Nelson also criticized the council for failing to fund an expansion of the city’s graffiti abatement program and for moving homeless outreach workers out of Harrell’s new Unified Care Team (which the council fully funded) and into the King County Regional Homelessness Authority.
The two council members’ votes against the budget seem even less justified when you consider the concessions the rest of the council made to fund their priorities.
Nelson, for example, got unanimous approval for a last-minute amendment that commits the city to spend some of the proceeds from a recent settlement with opioid distributors on abstinence-based rehab, marking the city’s first foray into the kind of public health decisions that are usually made by King County’s public health department.
Nelson was elected last year, and is staking out a position on the budget every bit as absolutist as Sawant’s: If the rest of the council doesn’t support her specific priorities, she’ll vote to reject the city’s budget wholesale.
In an op/ed earlier this year, Nelson expressed her view that medication-assisted treatment, such as the use of suboxone (an opioid) to treat opiate addiction, is “not aimed at long-term recovery.” This is the opposite of scientific consensus (the federal government’s substance abuse agency, for example, has a far more expansive definition of recovery that embraces long-term medication), but in line with Nelson’s general opposition to harm reduction programs— like the Public Defender Association’s LEAD and Co-LEAD programs, which provide case management and housing to people with addiction and other behavioral health issues.

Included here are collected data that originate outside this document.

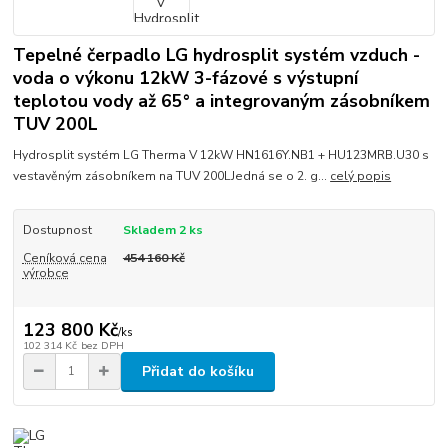
Tepelné čerpadlo LG hydrosplit systém vzduch -
voda o výkonu 12kW 3-fázové s výstupní
teplotou vody až 65° a integrovaným zásobníkem
TUV 200L
Hydrosplit systém LG Therma V 12kW HN1616Y.NB1 + HU123MRB.U30 s
vestavěným zásobníkem na TUV 200LJedná se o 2. g...
celý popis
Dostupnost
Skladem 2 ks
Ceníková cena
454 160 Kč
výrobce
123 800 Kč
/
ks
102 314 Kč
bez DPH
Přidat do košíku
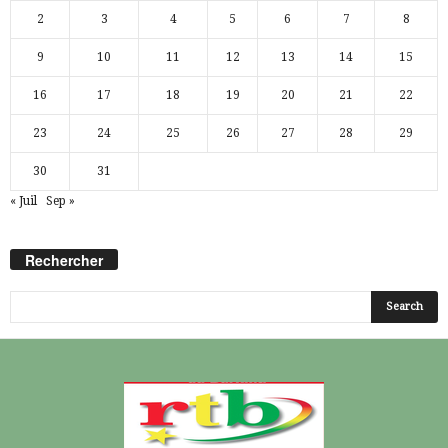
2
3
4
5
6
7
8
9
10
11
12
13
14
15
16
17
18
19
20
21
22
23
24
25
26
27
28
29
30
31
« Juil
Sep »
Rechercher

Pedersen, meanwhile, managed to wrangle $3.5 million a year for bridge maintenance out of the Seattle Transportation Benefit District tax, which is supposed to fund transit, by arguing that because buses and bikes also use bridges, funding for bridges is a transit investment. That amendment passed 5-4—a major win for Pedersen at the expense of future transit projects.
Nelson was elected last year, and is staking out a position on the budget every bit as absolutist as Sawant’s: If the rest of the council doesn’t support her specific priorities, she’ll vote to reject the city’s budget wholesale. Time will tell if she continues down this all-or-nothing path.
Pedersen, in contrast, has apparently had a dramatic change of heart. Just two years ago, Pedersen wrote in a Seattle Times op/ed that it would be irresponsible for him to vote against the 2020 budget—which included far more dramatic changes than this year’s plan—just because he didn’t like everything that was in it.
“People are yearning for functional government. If the budget does not pass, nothing gets done,” Pedersen wrote. “No budget is perfect. Our constituents have diverse and conflicting views. A budget with positives and negatives is a natural result.”
“And to my constituents who ask, ‘Why did you vote the same way as Kshama Sawant?,” Pedersen concluded,
“I didn’t. She voted No.” This year, so did Pedersen.